Data entries
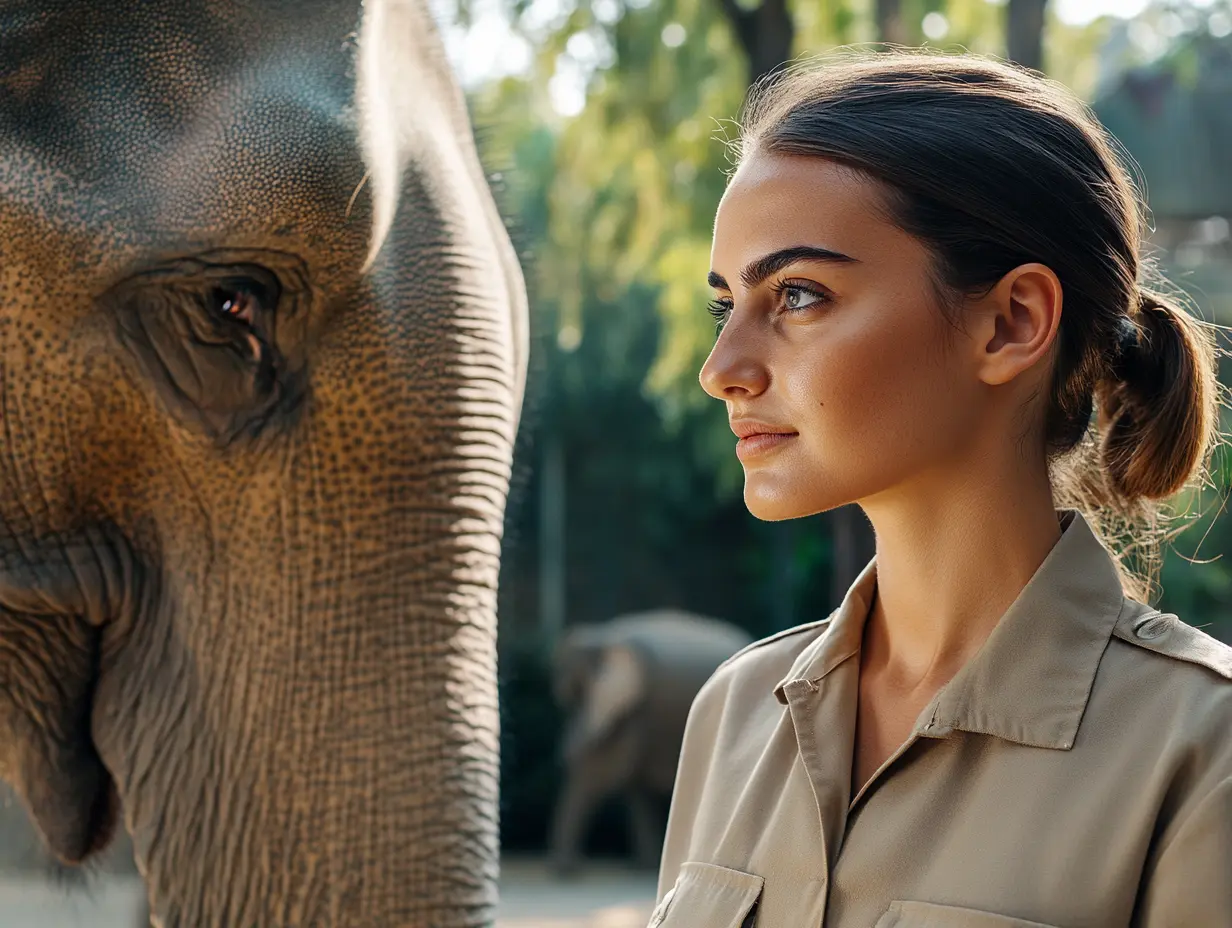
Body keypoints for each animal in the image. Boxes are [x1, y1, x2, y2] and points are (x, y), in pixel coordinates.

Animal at [548, 611, 753, 874]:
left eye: (581, 692)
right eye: (568, 697)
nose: (567, 871)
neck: (604, 635)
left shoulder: (636, 711)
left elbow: (603, 770)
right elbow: (632, 782)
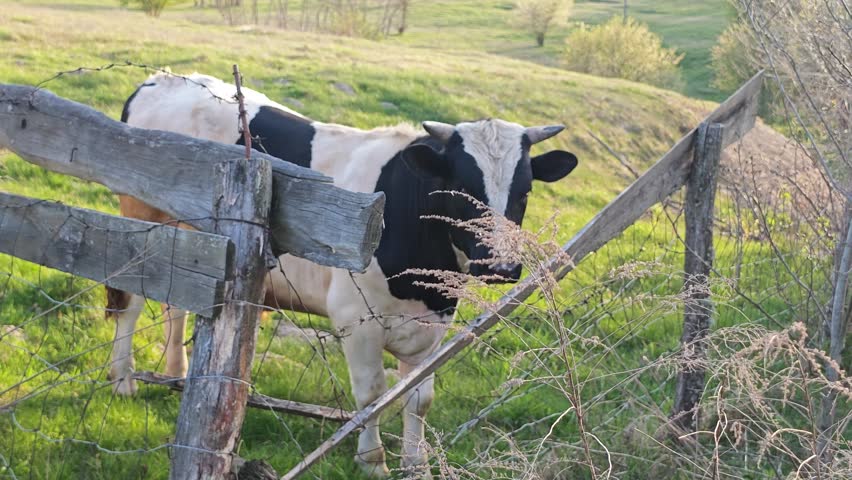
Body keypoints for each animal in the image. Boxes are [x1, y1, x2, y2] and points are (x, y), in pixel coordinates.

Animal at [109, 72, 578, 477]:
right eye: (459, 190)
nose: (500, 266)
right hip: (142, 222)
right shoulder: (357, 318)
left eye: (525, 192)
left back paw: (177, 371)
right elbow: (372, 395)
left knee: (177, 303)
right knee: (129, 303)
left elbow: (419, 399)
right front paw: (372, 460)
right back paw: (123, 380)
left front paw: (417, 463)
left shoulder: (432, 326)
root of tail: (161, 78)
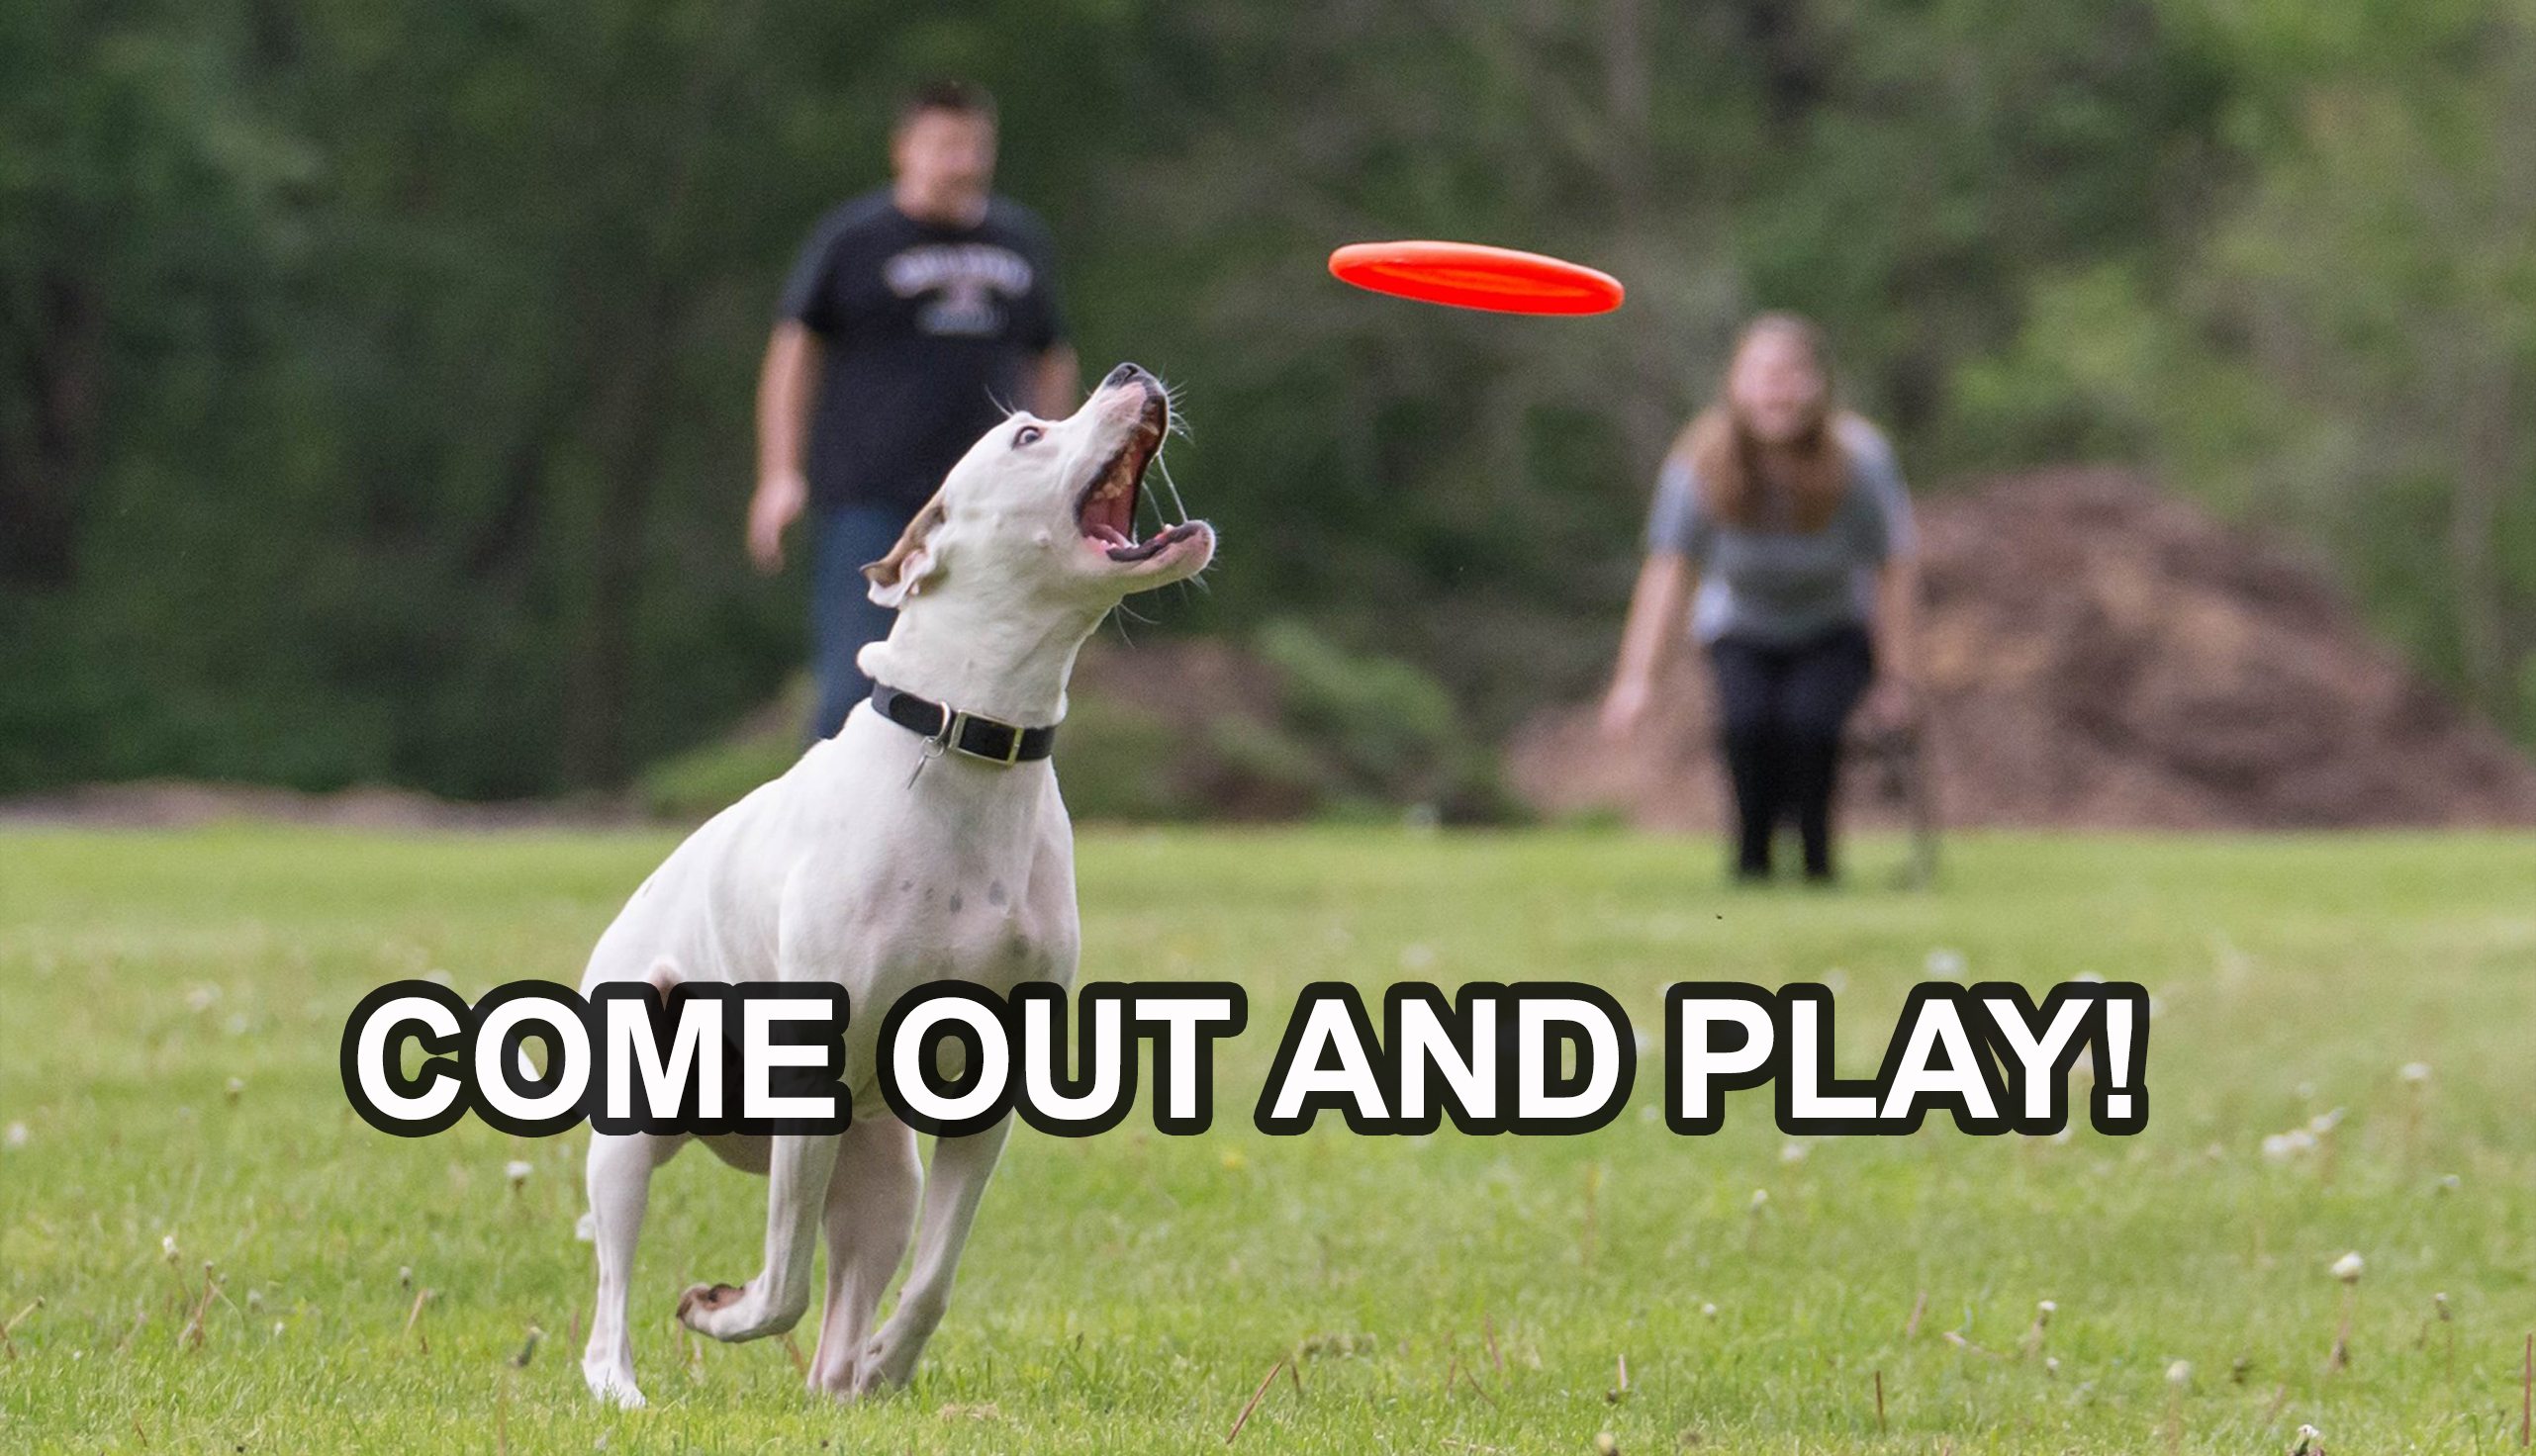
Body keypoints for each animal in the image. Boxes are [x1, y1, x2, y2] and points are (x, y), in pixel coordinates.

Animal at [580, 362, 1212, 1400]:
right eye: (1028, 435)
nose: (1128, 373)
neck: (974, 741)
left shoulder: (986, 1093)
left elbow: (930, 1281)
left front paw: (886, 1361)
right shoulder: (810, 1078)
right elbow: (781, 1281)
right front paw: (721, 1312)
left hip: (883, 1168)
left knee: (845, 1303)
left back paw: (844, 1381)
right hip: (632, 1133)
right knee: (611, 1301)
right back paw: (625, 1389)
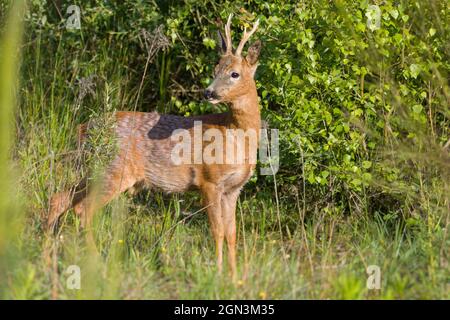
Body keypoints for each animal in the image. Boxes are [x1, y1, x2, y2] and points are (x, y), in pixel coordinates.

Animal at [46, 14, 260, 278]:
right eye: (215, 69)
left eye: (234, 73)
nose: (208, 92)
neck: (236, 136)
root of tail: (84, 129)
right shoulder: (208, 180)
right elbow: (217, 231)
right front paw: (218, 274)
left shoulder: (233, 189)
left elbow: (232, 233)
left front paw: (235, 277)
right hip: (114, 170)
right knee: (83, 210)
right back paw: (97, 265)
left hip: (94, 169)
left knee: (60, 199)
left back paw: (46, 255)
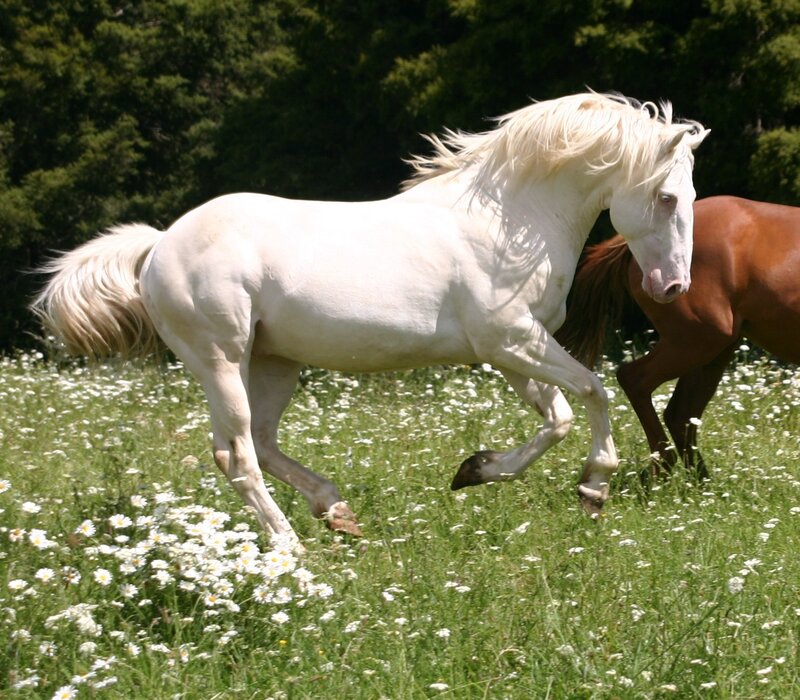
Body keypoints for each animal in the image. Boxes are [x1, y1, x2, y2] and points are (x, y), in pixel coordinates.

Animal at [32, 92, 707, 548]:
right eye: (667, 197)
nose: (673, 286)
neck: (511, 220)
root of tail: (158, 247)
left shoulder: (514, 351)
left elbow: (558, 418)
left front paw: (475, 471)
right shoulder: (512, 340)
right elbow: (593, 392)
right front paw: (594, 488)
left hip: (274, 362)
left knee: (263, 443)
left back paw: (337, 512)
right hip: (220, 359)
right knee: (238, 454)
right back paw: (289, 547)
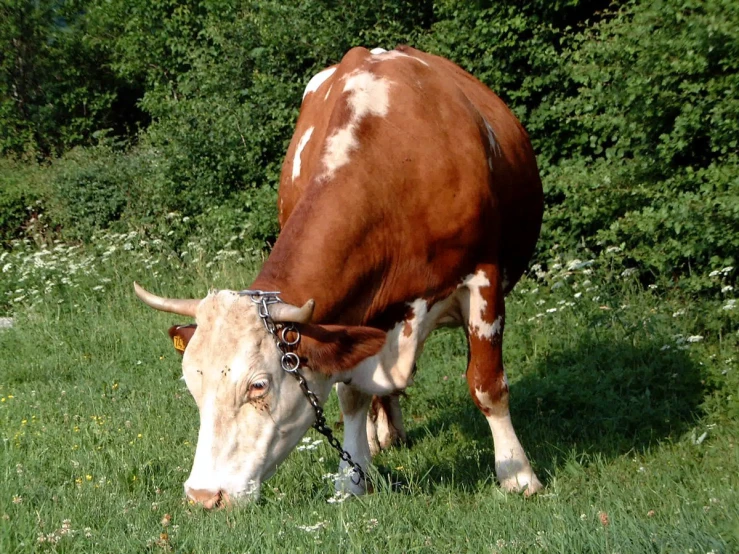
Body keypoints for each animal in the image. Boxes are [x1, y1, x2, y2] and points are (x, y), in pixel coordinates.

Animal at [136, 45, 548, 506]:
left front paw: (517, 474)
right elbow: (351, 394)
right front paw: (353, 476)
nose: (203, 496)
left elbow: (487, 385)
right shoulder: (351, 316)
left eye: (258, 386)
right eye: (193, 385)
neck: (395, 165)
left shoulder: (483, 278)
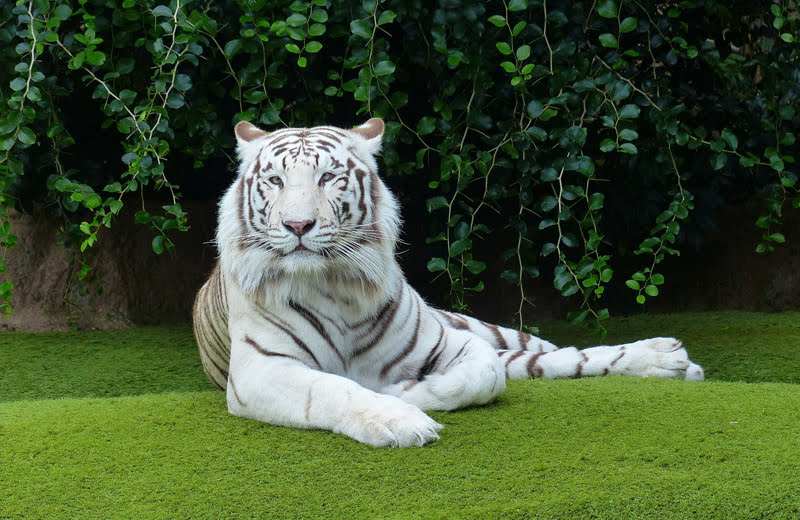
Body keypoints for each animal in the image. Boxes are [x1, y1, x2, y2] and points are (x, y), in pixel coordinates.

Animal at [191, 118, 704, 446]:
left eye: (330, 177)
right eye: (276, 181)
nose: (297, 225)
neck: (336, 284)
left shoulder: (451, 342)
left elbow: (484, 375)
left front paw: (403, 392)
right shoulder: (259, 369)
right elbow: (333, 389)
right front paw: (398, 419)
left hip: (488, 328)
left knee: (557, 355)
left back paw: (670, 359)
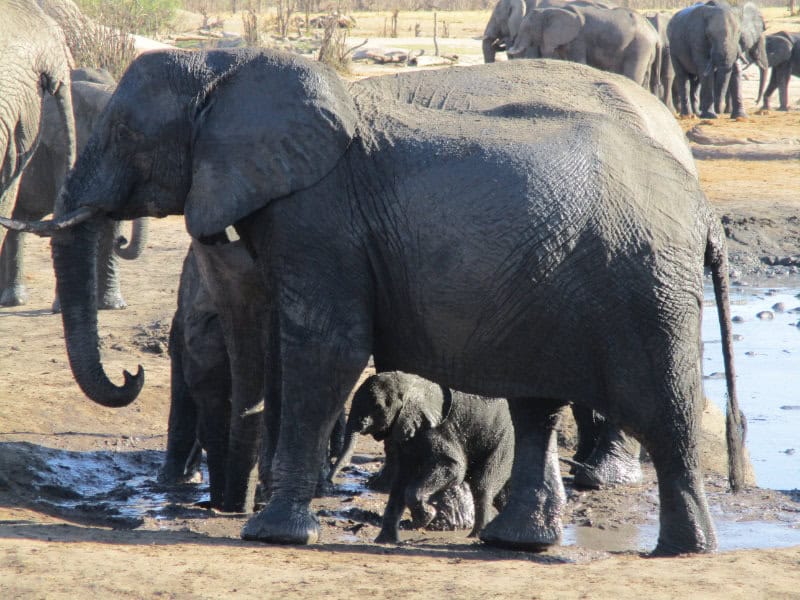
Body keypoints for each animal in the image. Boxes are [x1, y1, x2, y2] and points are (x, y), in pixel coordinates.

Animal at [330, 372, 514, 543]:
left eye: (377, 406)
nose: (331, 480)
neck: (411, 384)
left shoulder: (437, 430)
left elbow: (453, 468)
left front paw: (427, 516)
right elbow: (401, 480)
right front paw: (384, 541)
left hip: (504, 439)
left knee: (482, 486)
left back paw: (475, 536)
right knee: (500, 493)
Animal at [508, 4, 660, 90]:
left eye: (528, 29)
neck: (550, 10)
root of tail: (654, 34)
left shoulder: (578, 39)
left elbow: (578, 61)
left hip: (640, 46)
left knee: (633, 74)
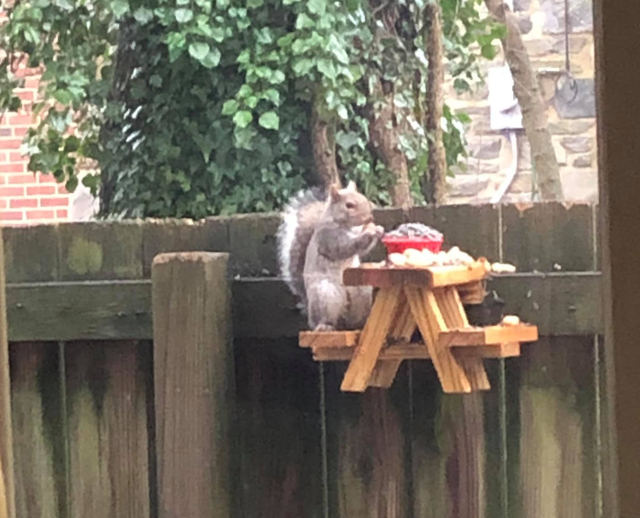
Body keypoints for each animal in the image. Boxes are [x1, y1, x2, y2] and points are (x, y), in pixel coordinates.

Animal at [277, 181, 384, 331]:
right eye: (349, 205)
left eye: (364, 198)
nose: (369, 218)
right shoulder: (328, 237)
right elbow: (345, 247)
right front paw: (369, 232)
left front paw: (377, 229)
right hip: (326, 295)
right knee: (325, 319)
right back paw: (325, 325)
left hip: (360, 291)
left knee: (351, 320)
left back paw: (359, 324)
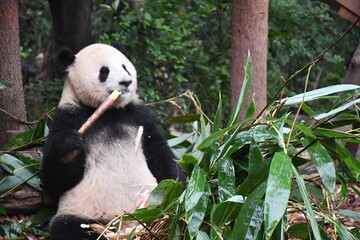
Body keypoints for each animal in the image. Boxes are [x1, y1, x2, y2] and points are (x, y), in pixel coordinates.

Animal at [41, 43, 186, 240]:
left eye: (125, 67)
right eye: (104, 71)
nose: (126, 82)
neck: (109, 110)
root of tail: (128, 226)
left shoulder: (139, 116)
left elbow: (160, 153)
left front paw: (177, 185)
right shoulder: (68, 117)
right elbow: (55, 180)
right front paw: (67, 147)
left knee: (172, 217)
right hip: (82, 212)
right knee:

### Aim of the task
Output exactly the lines above, from the line with "left shoulder: (636, 711)" to the line with "left front paw: (475, 471)", both included; skip the pictures.

### Response to this task
left shoulder: (636, 711)
left elbow: (603, 770)
right elbow: (632, 782)
Body keypoints for each animal in the image. Boxes are [x1, y1, x2, y2] and points are (x, y), in pixel coordinates.

Animal at [109, 72, 578, 477]:
right eye: (459, 190)
nose: (500, 266)
right hip: (142, 222)
right shoulder: (357, 318)
left eye: (525, 192)
left back paw: (177, 371)
right elbow: (372, 395)
left knee: (177, 303)
right knee: (129, 303)
left elbow: (419, 399)
right front paw: (372, 460)
right back paw: (123, 380)
left front paw: (417, 463)
left shoulder: (432, 326)
root of tail: (161, 78)
Body keypoints for each animal in the image. Boxes are [x1, y1, x2, y2] and points are (x, y), in pixel coordinates.

Animal at [580, 362, 1212, 1400]:
right eye: (1028, 435)
nose: (1128, 373)
neck: (974, 741)
left shoulder: (986, 1093)
left elbow: (930, 1281)
left front paw: (886, 1361)
right shoulder: (810, 1078)
right elbow: (781, 1281)
right front paw: (721, 1312)
left hip: (883, 1168)
left knee: (845, 1303)
left back paw: (844, 1381)
right hip: (632, 1133)
right knee: (611, 1301)
right back paw: (625, 1389)
Body keypoints for each animal in the image. Boxes are [x1, y1, x2, y2] and points are (x, y), in pixel coordinates.

Animal at [46, 14, 260, 278]:
right eye: (215, 69)
left eye: (234, 73)
nose: (208, 92)
neck: (236, 136)
root of tail: (84, 129)
right shoulder: (208, 180)
right elbow: (217, 231)
right front paw: (218, 274)
left shoulder: (233, 189)
left elbow: (232, 233)
left front paw: (235, 277)
right hip: (114, 170)
right knee: (83, 210)
right back paw: (97, 265)
left hip: (94, 169)
left knee: (60, 199)
left back paw: (46, 255)
Body keypoints for each animal in the image. Boxes are [x1, y1, x2, y2] and points are (x, y), in pixel coordinates.

Animal at [32, 92, 707, 548]:
right eye: (667, 197)
nose: (673, 286)
neck: (511, 220)
root of tail: (158, 247)
left shoulder: (514, 351)
left elbow: (558, 418)
left front paw: (475, 471)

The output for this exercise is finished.